## EXERCISE INSTRUCTIONS
Search the listing below for "FPGA". Copy each matching line.

## TASK INPUTS
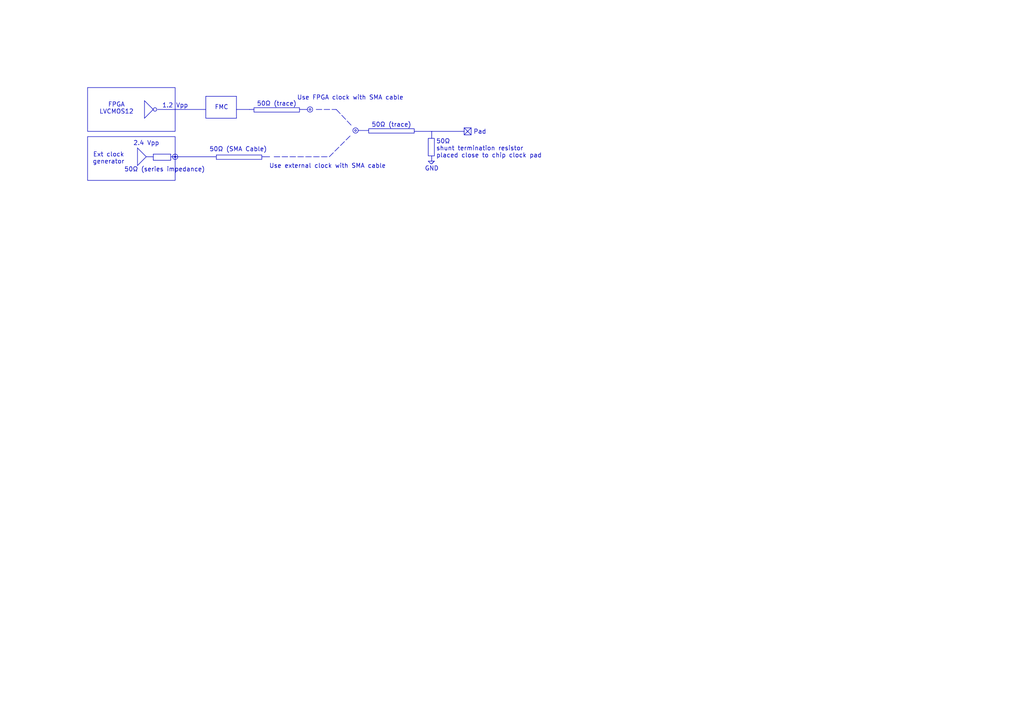
<source format=kicad_sch>
(kicad_sch
	(version 20231120)
	(generator "eeschema")
	(generator_version "8.0")
	(uuid "93a38d8f-8e38-41b6-a2bd-b9463ab2836b")
	(paper "A4")
	(title_block
		(title "Maveric Board")
		(date "2024-06-10")
		(rev "0")
		(comment 1 "Drawn By: Vighnesh Iyer")
	)
	(lib_symbols)
	(polyline
		(pts
			(xy 59.69 27.94) (xy 68.58 27.94)
		)
		(stroke
			(width 0)
			(type default)
		)
		(uuid "0b00cfb9-afe1-4b25-9533-6f07d515d47f")
	)
	(polyline
		(pts
			(xy 124.968 47.498) (xy 125.222 47.498)
		)
		(stroke
			(width 0)
			(type default)
		)
		(uuid "0da5cf14-6466-4cf3-ad64-ef3b47843f32")
	)
	(polyline
		(pts
			(xy 125.222 38.1) (xy 125.222 40.132)
		)
		(stroke
			(width 0)
			(type default)
		)
		(uuid "0f79c239-7797-4e34-9251-648919cdbc84")
	)
	(polyline
		(pts
			(xy 42.418 45.466) (xy 44.45 45.466)
		)
		(stroke
			(width 0)
			(type default)
		)
		(uuid "1a3300b6-6296-417a-b6fb-e2d712defa3a")
	)
	(polyline
		(pts
			(xy 72.39 31.75) (xy 73.66 31.75)
		)
		(stroke
			(width 0)
			(type default)
		)
		(uuid "231e701d-5f0f-47c7-a984-31a1da107c86")
	)
	(polyline
		(pts
			(xy 59.69 34.29) (xy 68.58 34.29)
		)
		(stroke
			(width 0)
			(type default)
		)
		(uuid "30efa08e-10fd-40d9-9594-36547d6249b5")
	)
	(polyline
		(pts
			(xy 103.886 37.846) (xy 106.934 37.846)
		)
		(stroke
			(width 0)
			(type default)
		)
		(uuid "3f3527c5-8157-4b2e-a30b-d1a520d0b829")
	)
	(polyline
		(pts
			(xy 86.868 31.75) (xy 89.154 31.75)
		)
		(stroke
			(width 0)
			(type default)
		)
		(uuid "47c2f859-74bb-4a76-a289-337c31194c22")
	)
	(polyline
		(pts
			(xy 124.206 46.736) (xy 124.968 47.498)
		)
		(stroke
			(width 0)
			(type default)
		)
		(uuid "4eb03ede-1e19-4a6e-be53-df7d257fbdc9")
	)
	(polyline
		(pts
			(xy 39.878 42.926) (xy 42.418 45.466)
		)
		(stroke
			(width 0)
			(type default)
		)
		(uuid "50db3267-924b-4b6e-8ef9-93c4750d0055")
	)
	(polyline
		(pts
			(xy 45.72 31.75) (xy 59.69 31.75)
		)
		(stroke
			(width 0)
			(type default)
		)
		(uuid "57884084-190a-4411-83e1-d2f65f57e45e")
	)
	(polyline
		(pts
			(xy 41.91 34.29) (xy 44.45 31.75)
		)
		(stroke
			(width 0)
			(type default)
		)
		(uuid "58af6e8b-b3ec-45f0-ad2c-7d1b76779487")
	)
	(polyline
		(pts
			(xy 95.504 45.466) (xy 101.6 39.37)
		)
		(stroke
			(width 0)
			(type dash)
		)
		(uuid "5c8d2014-aeed-432f-b34b-c19116749a6a")
	)
	(polyline
		(pts
			(xy 134.62 39.116) (xy 136.652 37.084)
		)
		(stroke
			(width 0)
			(type default)
		)
		(uuid "6f035025-6444-4647-832f-98826456418f")
	)
	(polyline
		(pts
			(xy 120.142 38.1) (xy 125.222 38.1)
		)
		(stroke
			(width 0)
			(type default)
		)
		(uuid "7033c8da-858f-46f9-839f-6b05628ddfcf")
	)
	(polyline
		(pts
			(xy 39.878 42.926) (xy 39.878 48.006)
		)
		(stroke
			(width 0)
			(type default)
		)
		(uuid "71e5d813-22f8-484e-b5b3-16818294d530")
	)
	(polyline
		(pts
			(xy 41.91 29.21) (xy 41.91 34.29)
		)
		(stroke
			(width 0)
			(type default)
		)
		(uuid "78ae53b7-7a5d-46dc-9ff7-01c7e91c890f")
	)
	(polyline
		(pts
			(xy 125.222 45.212) (xy 125.222 46.736)
		)
		(stroke
			(width 0)
			(type default)
		)
		(uuid "84514c55-78c3-4192-a037-a9e8e5bca691")
	)
	(polyline
		(pts
			(xy 125.222 47.498) (xy 125.984 46.736)
		)
		(stroke
			(width 0)
			(type default)
		)
		(uuid "8467cb99-31c8-4ab4-bb22-a9a5bd3fd58b")
	)
	(polyline
		(pts
			(xy 75.946 45.466) (xy 78.232 45.466)
		)
		(stroke
			(width 0)
			(type default)
		)
		(uuid "8e00a484-e792-4062-9462-8758beb4c0a5")
	)
	(polyline
		(pts
			(xy 134.62 37.084) (xy 136.652 39.116)
		)
		(stroke
			(width 0)
			(type default)
		)
		(uuid "8e2e022d-7910-49b4-9d24-efe7867a62d9")
	)
	(polyline
		(pts
			(xy 79.502 45.466) (xy 95.504 45.466)
		)
		(stroke
			(width 0)
			(type dash)
		)
		(uuid "909c7e54-0b2f-4406-9cc5-1e10818e62d7")
	)
	(polyline
		(pts
			(xy 68.58 31.75) (xy 72.39 31.75)
		)
		(stroke
			(width 0)
			(type default)
		)
		(uuid "a52d0fee-dbef-4ed9-aa8a-91059bae95f2")
	)
	(polyline
		(pts
			(xy 124.206 46.736) (xy 125.984 46.736)
		)
		(stroke
			(width 0)
			(type default)
		)
		(uuid "a69bca2d-657c-4684-a69b-3151977d0791")
	)
	(polyline
		(pts
			(xy 97.536 31.75) (xy 101.854 36.322)
		)
		(stroke
			(width 0)
			(type dash)
		)
		(uuid "aa1a1399-3687-4945-948c-68b530db900d")
	)
	(polyline
		(pts
			(xy 91.694 31.75) (xy 97.536 31.75)
		)
		(stroke
			(width 0)
			(type dash)
		)
		(uuid "ca7ab8d3-3612-4b5c-b4e7-34bf1a5d7d77")
	)
	(polyline
		(pts
			(xy 59.69 27.94) (xy 59.69 34.29)
		)
		(stroke
			(width 0)
			(type default)
		)
		(uuid "dc08732b-548d-4628-8e76-b10f9405da97")
	)
	(polyline
		(pts
			(xy 39.878 48.006) (xy 42.418 45.466)
		)
		(stroke
			(width 0)
			(type default)
		)
		(uuid "dfc31efe-7402-48c1-bd6c-b02571ac322a")
	)
	(polyline
		(pts
			(xy 125.222 47.498) (xy 125.984 46.736)
		)
		(stroke
			(width 0)
			(type default)
		)
		(uuid "e8861295-7298-4d59-bdf3-04572117f6fa")
	)
	(polyline
		(pts
			(xy 41.91 29.21) (xy 44.45 31.75)
		)
		(stroke
			(width 0)
			(type default)
		)
		(uuid "ea7dc710-1c66-4f45-abaf-243393495d7b")
	)
	(polyline
		(pts
			(xy 49.53 45.466) (xy 61.468 45.466)
		)
		(stroke
			(width 0)
			(type default)
		)
		(uuid "eec70a5c-68d3-4123-8697-9275c7ff7801")
	)
	(polyline
		(pts
			(xy 68.58 27.94) (xy 68.58 34.29)
		)
		(stroke
			(width 0)
			(type default)
		)
		(uuid "f123e63a-2495-416d-96ac-cd91c1b6eca4")
	)
	(polyline
		(pts
			(xy 61.468 45.466) (xy 62.738 45.466)
		)
		(stroke
			(width 0)
			(type default)
		)
		(uuid "f77c31d0-49e4-4d6c-8390-3bd589aca4ed")
	)
	(circle
		(center 89.916 31.75)
		(radius 0.762)
		(stroke
			(width 0)
			(type default)
		)
		(fill
			(type none)
		)
		(uuid 07b9c44d-eedb-40e0-bb57-390d8fff6114)
	)
	(rectangle
		(start 106.934 37.338)
		(end 120.142 38.608)
		(stroke
			(width 0)
			(type default)
		)
		(fill
			(type none)
		)
		(uuid 08660173-5fc3-40fa-9730-decb4c4d6bc9)
	)
	(rectangle
		(start 25.4 39.624)
		(end 50.8 52.324)
		(stroke
			(width 0)
			(type default)
		)
		(fill
			(type none)
		)
		(uuid 18070dfd-e4f8-415e-97e3-0f81d7029e2d)
	)
	(rectangle
		(start 124.206 40.132)
		(end 125.984 45.212)
		(stroke
			(width 0)
			(type default)
		)
		(fill
			(type none)
		)
		(uuid 2d3f50ac-6e36-44d9-a49a-bd84a88c9721)
	)
	(circle
		(center 89.916 31.75)
		(radius 0.254)
		(stroke
			(width 0)
			(type default)
		)
		(fill
			(type none)
		)
		(uuid 3f589560-4f99-4bb1-a818-b2e03b748753)
	)
	(rectangle
		(start 62.738 44.958)
		(end 75.946 46.228)
		(stroke
			(width 0)
			(type default)
		)
		(fill
			(type none)
		)
		(uuid 5de76759-0900-45bd-a8c1-f7e9848789ef)
	)
	(rectangle
		(start 73.66 31.242)
		(end 86.868 32.512)
		(stroke
			(width 0)
			(type default)
		)
		(fill
			(type none)
		)
		(uuid 643f99ff-11a3-4077-add9-fb2e5030def3)
	)
	(circle
		(center 50.8 45.466)
		(radius 0.254)
		(stroke
			(width 0)
			(type default)
		)
		(fill
			(type none)
		)
		(uuid 76798db0-666d-4cf1-9f78-3343b314e13e)
	)
	(rectangle
		(start 134.62 37.084)
		(end 136.652 39.116)
		(stroke
			(width 0)
			(type default)
		)
		(fill
			(type none)
		)
		(uuid 788f84f8-2caf-4d54-b7c8-a09b13ec0014)
	)
	(circle
		(center 103.124 37.846)
		(radius 0.762)
		(stroke
			(width 0)
			(type default)
		)
		(fill
			(type none)
		)
		(uuid afb825e2-a199-420c-92f5-32da6b9dad1c)
	)
	(rectangle
		(start 25.4 25.4)
		(end 50.8 38.1)
		(stroke
			(width 0)
			(type default)
		)
		(fill
			(type none)
		)
		(uuid c69bf211-e8c2-43c6-86b9-94fddd3c1d45)
	)
	(rectangle
		(start 44.45 44.704)
		(end 49.53 46.482)
		(stroke
			(width 0)
			(type default)
		)
		(fill
			(type none)
		)
		(uuid c854d8c0-425c-4067-910f-67c913434fb2)
	)
	(circle
		(center 44.958 31.75)
		(radius 0.508)
		(stroke
			(width 0)
			(type default)
		)
		(fill
			(type none)
		)
		(uuid c8f9c96b-768c-4c4f-81b6-b4bbfb695278)
	)
	(circle
		(center 103.124 37.846)
		(radius 0.254)
		(stroke
			(width 0)
			(type default)
		)
		(fill
			(type none)
		)
		(uuid d17ea41a-bec7-48dc-934d-2da9d53fff97)
	)
	(circle
		(center 50.8 45.466)
		(radius 0.762)
		(stroke
			(width 0)
			(type default)
		)
		(fill
			(type none)
		)
		(uuid eed3d858-2b77-44b1-8f8b-68350d3c632f)
	)
	(rectangle
		(start 125.222 38.1)
		(end 134.62 38.1)
		(stroke
			(width 0)
			(type default)
		)
		(fill
			(type none)
		)
		(uuid f7353d54-aea8-4b76-9a05-0a885870d9b3)
	)
	(text "Ext clock\ngenerator"
		(exclude_from_sim no)
		(at 31.496 45.974 0)
		(effects
			(font
				(size 1.27 1.27)
			)
		)
		(uuid "03b4f9b2-527f-4a7c-9c72-689eae842184")
	)
	(text "2.4 Vpp"
		(exclude_from_sim no)
		(at 42.418 41.656 0)
		(effects
			(font
				(size 1.27 1.27)
			)
		)
		(uuid "0d23b9ae-dfea-4520-91a2-0374d3e0adb3")
	)
	(text "50Ω (series impedance)"
		(exclude_from_sim no)
		(at 47.752 49.276 0)
		(effects
			(font
				(size 1.27 1.27)
			)
		)
		(uuid "101c819d-8177-4ac0-b8dd-5f15cbb194f0")
	)
	(text "Pad"
		(exclude_from_sim no)
		(at 139.192 38.354 0)
		(effects
			(font
				(size 1.27 1.27)
			)
		)
		(uuid "1dfea35b-be3f-43d6-8afd-17a9e4851b88")
	)
	(text "50Ω (trace)"
		(exclude_from_sim no)
		(at 113.538 36.322 0)
		(effects
			(font
				(size 1.27 1.27)
			)
		)
		(uuid "234c8793-de0f-466c-972d-cfa9272e0bd2")
	)
	(text "Use external clock with SMA cable"
		(exclude_from_sim no)
		(at 94.996 48.26 0)
		(effects
			(font
				(size 1.27 1.27)
			)
		)
		(uuid "2427bbba-4f4e-474b-aede-c5593c9c5c8f")
	)
	(text "Use FPGA clock with SMA cable"
		(exclude_from_sim no)
		(at 101.6 28.448 0)
		(effects
			(font
				(size 1.27 1.27)
			)
		)
		(uuid "3a51f624-6fe8-442d-8485-ed3ec3c32fc0")
	)
	(text "FMC"
		(exclude_from_sim no)
		(at 64.262 31.242 0)
		(effects
			(font
				(size 1.27 1.27)
			)
		)
		(uuid "42b064e9-fdfc-400d-8a15-cfcd6a15eab2")
	)
	(text "1.2 Vpp"
		(exclude_from_sim no)
		(at 50.8 30.734 0)
		(effects
			(font
				(size 1.27 1.27)
			)
		)
		(uuid "4b0ac7ec-b253-4f61-88b9-8cdbb9fee21a")
	)
	(text "50Ω (SMA Cable)"
		(exclude_from_sim no)
		(at 69.088 43.434 0)
		(effects
			(font
				(size 1.27 1.27)
			)
		)
		(uuid "52982d23-4267-4f83-af49-125aeaa4ed65")
	)
	(text "50Ω\nshunt termination resistor\nplaced close to chip clock pad"
		(exclude_from_sim no)
		(at 126.492 43.18 0)
		(effects
			(font
				(size 1.27 1.27)
			)
			(justify left)
		)
		(uuid "7eb0755c-e4e4-43ac-9f1d-0a0470497e46")
	)
	(text "50Ω (trace)"
		(exclude_from_sim no)
		(at 80.264 30.226 0)
		(effects
			(font
				(size 1.27 1.27)
			)
		)
		(uuid "c625e24b-f380-4b4e-b8b1-3953ca74b91a")
	)
	(text "GND"
		(exclude_from_sim no)
		(at 125.222 49.022 0)
		(effects
			(font
				(size 1.27 1.27)
			)
		)
		(uuid "cd0bacbd-4761-4e6e-b4f1-9db89b98fed6")
	)
	(text "FPGA\nLVCMOS12"
		(exclude_from_sim no)
		(at 33.782 31.496 0)
		(effects
			(font
				(size 1.27 1.27)
			)
		)
		(uuid "f82eeac1-9992-4059-8e2d-b1d06f9737fa")
	)
)

</source>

## WRITTEN SOLUTION
	(text "Use FPGA clock with SMA cable"
	(text "FPGA\nLVCMOS12"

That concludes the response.